## EXERCISE OBJECTIVE
Search the entries below for "type". Report each line where it occurs.

## INPUT
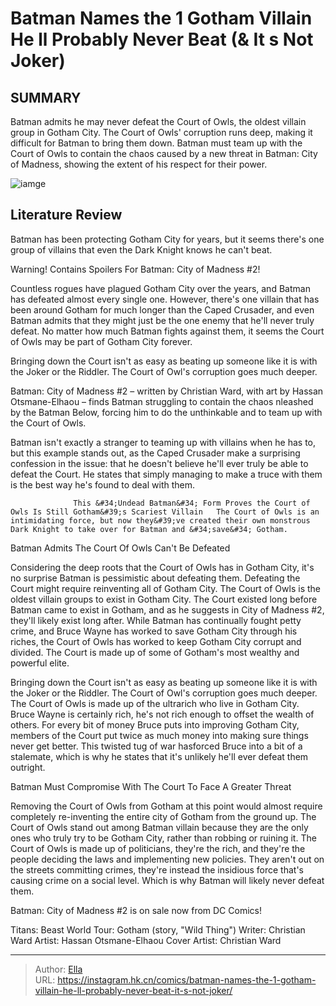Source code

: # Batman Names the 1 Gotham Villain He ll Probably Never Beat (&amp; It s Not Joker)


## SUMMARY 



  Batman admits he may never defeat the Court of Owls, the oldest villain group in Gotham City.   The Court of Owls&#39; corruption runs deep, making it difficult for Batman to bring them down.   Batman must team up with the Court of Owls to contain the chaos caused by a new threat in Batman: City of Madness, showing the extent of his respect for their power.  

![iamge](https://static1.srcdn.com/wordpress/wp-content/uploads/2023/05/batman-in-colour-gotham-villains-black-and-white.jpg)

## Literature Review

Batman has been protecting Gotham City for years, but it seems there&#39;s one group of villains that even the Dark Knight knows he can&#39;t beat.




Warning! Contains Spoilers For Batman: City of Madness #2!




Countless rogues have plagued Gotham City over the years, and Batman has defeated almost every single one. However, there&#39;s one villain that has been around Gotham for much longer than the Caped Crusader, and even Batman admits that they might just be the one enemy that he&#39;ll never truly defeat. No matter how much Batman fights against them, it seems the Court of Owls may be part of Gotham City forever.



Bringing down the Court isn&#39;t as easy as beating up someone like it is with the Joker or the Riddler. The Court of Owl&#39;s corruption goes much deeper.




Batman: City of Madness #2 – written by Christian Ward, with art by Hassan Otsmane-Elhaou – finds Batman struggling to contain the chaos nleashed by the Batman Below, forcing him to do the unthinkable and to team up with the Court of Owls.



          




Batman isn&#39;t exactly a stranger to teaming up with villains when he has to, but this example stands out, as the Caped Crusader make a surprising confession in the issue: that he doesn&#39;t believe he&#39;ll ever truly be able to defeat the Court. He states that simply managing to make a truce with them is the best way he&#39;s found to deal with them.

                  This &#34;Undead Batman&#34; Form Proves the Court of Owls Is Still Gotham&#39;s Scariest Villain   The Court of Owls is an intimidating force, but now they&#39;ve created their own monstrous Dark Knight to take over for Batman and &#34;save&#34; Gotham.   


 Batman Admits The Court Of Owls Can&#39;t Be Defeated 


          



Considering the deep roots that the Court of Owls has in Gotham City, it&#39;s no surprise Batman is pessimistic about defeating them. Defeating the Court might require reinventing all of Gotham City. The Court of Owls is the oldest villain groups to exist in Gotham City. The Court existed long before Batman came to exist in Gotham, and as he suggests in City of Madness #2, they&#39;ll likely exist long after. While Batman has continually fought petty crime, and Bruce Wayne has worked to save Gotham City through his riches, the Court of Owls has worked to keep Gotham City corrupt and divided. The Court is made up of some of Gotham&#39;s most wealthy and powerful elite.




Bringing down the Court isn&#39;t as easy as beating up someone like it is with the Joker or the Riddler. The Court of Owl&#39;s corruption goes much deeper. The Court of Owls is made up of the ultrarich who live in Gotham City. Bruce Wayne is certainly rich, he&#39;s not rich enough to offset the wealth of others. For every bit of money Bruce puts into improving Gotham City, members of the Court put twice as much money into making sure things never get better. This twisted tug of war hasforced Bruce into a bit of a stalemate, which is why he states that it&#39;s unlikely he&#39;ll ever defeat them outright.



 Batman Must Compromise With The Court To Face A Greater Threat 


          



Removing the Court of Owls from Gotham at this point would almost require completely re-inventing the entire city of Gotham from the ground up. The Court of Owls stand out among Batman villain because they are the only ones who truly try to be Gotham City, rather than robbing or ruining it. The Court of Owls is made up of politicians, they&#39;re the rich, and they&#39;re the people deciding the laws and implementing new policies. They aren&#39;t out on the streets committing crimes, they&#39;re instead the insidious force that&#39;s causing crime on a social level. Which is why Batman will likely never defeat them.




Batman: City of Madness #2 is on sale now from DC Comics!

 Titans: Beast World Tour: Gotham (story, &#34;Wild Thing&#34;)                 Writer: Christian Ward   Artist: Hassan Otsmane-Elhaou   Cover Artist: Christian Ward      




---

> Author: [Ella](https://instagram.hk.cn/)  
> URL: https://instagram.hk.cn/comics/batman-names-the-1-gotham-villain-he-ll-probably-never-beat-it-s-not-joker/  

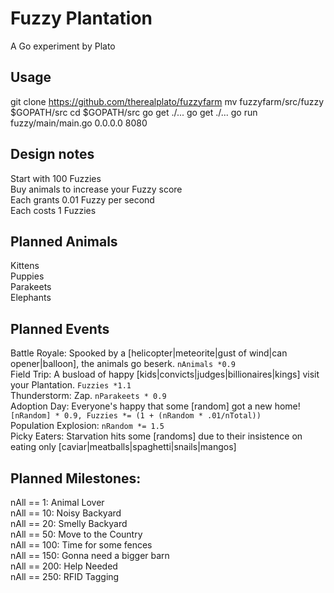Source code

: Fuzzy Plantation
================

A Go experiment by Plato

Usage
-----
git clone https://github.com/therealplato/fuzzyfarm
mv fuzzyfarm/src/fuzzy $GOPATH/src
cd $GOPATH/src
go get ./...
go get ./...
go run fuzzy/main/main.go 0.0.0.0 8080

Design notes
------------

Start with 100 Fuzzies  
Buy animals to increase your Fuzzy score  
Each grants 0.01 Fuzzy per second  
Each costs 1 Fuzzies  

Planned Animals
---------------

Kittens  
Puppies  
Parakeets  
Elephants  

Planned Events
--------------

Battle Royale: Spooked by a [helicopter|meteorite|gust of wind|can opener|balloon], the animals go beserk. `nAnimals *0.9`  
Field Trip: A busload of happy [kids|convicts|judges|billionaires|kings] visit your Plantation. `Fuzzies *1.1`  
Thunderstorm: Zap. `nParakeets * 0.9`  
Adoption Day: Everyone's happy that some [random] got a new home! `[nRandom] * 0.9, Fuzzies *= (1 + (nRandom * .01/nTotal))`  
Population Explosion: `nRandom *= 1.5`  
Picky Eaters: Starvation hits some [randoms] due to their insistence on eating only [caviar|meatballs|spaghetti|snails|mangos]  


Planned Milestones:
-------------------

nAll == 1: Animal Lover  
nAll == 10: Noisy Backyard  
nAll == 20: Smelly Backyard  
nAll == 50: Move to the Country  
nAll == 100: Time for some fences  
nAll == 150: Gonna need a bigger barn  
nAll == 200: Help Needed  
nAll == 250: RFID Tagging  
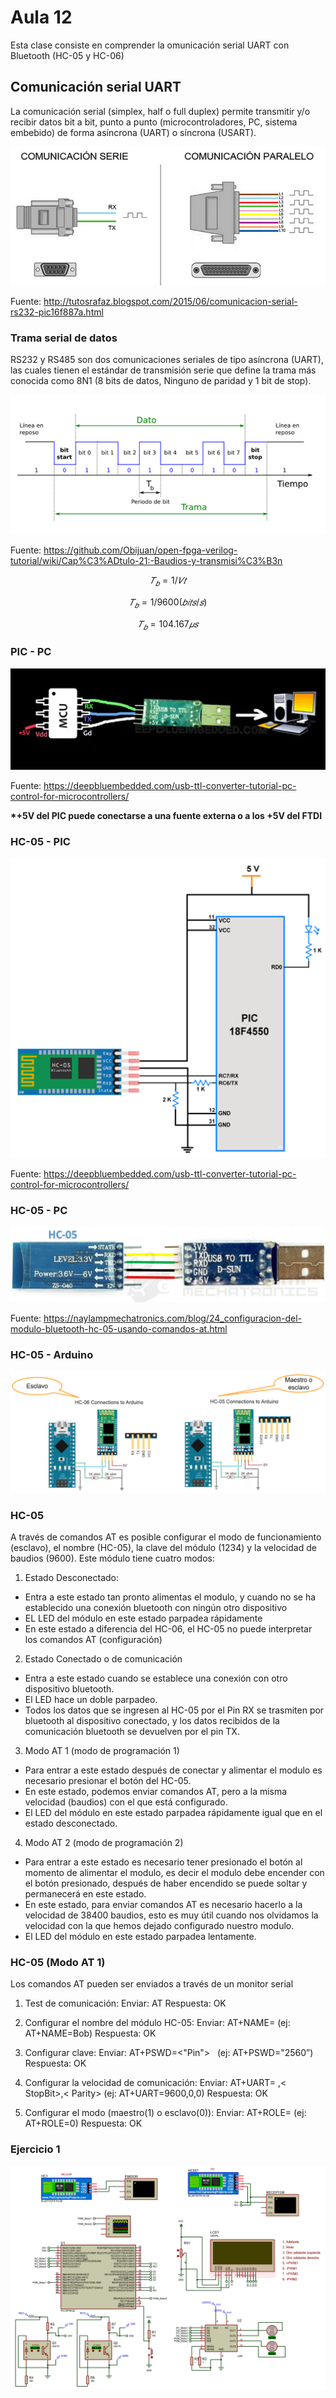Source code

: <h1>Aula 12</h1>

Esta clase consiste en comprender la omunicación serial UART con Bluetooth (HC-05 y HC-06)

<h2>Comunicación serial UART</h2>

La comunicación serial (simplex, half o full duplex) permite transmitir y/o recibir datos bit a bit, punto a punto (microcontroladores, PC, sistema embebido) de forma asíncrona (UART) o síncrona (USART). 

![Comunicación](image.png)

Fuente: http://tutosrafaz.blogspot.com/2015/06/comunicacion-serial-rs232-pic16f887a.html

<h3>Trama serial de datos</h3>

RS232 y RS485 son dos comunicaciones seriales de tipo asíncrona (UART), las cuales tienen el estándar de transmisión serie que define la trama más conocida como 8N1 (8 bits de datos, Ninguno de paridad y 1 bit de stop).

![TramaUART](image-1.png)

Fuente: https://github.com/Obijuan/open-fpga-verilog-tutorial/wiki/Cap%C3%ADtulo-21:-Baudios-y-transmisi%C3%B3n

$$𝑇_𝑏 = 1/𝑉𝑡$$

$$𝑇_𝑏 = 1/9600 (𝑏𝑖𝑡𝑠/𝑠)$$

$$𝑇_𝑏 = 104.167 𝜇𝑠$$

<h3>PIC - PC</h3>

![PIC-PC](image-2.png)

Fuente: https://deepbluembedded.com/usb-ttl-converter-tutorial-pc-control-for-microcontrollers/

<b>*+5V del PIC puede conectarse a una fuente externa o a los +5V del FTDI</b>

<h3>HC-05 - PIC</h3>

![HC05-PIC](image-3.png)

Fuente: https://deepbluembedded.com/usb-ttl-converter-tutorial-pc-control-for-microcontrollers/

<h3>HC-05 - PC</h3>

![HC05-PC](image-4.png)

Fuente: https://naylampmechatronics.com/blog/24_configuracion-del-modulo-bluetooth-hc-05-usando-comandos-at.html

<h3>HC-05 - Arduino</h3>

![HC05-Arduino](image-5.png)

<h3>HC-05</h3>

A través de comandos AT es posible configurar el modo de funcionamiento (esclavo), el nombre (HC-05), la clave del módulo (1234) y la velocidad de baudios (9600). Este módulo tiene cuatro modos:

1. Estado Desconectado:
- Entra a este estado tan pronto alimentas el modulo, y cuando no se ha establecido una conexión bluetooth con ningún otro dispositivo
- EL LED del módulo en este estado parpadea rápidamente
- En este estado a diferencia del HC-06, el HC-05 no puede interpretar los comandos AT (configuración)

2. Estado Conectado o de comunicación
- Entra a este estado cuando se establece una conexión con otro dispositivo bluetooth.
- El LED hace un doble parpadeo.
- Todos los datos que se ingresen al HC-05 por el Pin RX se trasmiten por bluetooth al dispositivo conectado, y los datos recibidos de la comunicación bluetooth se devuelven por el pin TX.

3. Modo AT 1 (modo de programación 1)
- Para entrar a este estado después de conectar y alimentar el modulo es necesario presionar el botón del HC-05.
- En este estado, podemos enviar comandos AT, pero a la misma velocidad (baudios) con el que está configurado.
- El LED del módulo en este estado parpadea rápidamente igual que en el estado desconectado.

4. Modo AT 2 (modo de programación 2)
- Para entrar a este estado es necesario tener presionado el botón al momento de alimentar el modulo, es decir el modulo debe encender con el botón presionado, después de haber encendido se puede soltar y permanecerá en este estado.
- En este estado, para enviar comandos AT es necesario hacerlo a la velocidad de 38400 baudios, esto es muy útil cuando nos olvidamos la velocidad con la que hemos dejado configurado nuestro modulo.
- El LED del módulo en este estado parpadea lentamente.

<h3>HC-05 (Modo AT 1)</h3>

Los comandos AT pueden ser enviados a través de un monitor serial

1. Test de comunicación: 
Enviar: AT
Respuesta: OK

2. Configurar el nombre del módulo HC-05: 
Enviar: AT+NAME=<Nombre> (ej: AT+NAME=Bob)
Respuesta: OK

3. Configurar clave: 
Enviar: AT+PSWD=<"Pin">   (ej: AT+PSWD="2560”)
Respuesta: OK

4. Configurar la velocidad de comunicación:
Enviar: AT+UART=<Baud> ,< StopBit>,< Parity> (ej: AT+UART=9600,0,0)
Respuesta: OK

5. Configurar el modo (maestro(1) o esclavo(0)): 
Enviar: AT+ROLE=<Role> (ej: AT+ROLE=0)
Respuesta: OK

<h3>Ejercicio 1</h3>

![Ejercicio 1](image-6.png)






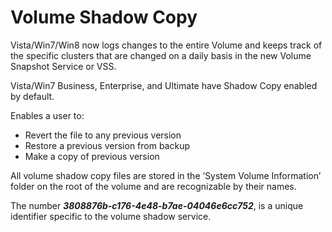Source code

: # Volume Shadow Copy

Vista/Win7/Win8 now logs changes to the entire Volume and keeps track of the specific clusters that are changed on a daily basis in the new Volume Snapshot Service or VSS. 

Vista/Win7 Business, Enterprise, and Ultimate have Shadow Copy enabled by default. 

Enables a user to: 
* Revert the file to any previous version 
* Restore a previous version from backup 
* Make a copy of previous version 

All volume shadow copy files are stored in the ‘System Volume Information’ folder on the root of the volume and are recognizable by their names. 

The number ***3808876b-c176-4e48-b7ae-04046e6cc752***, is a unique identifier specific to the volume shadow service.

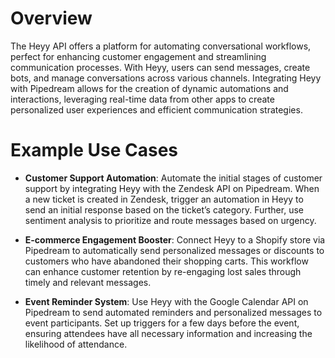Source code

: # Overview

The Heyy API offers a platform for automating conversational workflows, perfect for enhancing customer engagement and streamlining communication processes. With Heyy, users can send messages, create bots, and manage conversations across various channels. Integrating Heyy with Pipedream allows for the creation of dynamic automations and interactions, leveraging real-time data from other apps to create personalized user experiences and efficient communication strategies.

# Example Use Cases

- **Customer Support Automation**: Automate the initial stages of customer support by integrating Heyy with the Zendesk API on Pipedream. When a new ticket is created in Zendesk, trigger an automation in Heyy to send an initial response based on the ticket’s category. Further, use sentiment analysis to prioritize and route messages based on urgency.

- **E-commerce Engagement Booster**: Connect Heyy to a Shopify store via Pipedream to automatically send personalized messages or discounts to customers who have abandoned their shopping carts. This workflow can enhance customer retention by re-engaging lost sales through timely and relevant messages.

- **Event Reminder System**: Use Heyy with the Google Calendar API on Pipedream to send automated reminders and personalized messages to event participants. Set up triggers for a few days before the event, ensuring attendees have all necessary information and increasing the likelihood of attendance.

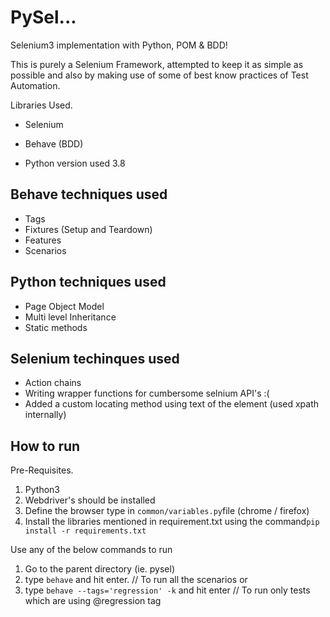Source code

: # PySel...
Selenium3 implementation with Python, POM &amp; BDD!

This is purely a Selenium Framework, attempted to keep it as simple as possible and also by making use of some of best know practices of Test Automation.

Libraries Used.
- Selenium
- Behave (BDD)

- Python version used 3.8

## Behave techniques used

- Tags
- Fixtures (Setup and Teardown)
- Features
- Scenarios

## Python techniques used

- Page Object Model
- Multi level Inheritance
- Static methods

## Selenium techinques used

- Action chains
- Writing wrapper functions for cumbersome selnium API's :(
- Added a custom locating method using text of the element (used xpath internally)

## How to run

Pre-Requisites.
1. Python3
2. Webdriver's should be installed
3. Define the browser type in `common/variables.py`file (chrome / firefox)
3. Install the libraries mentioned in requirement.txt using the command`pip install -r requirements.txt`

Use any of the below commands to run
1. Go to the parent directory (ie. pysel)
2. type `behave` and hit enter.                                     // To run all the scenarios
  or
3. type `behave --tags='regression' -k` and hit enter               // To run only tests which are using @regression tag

## EXERCISE OUTPUT
3. Define the browser type in `common/variables.py`file (chrome / firefox)
2. type `behave` and hit enter.                                     // To run all the scenarios
3. type `behave --tags='regression' -k` and hit enter               // To run only tests which are using @regression tag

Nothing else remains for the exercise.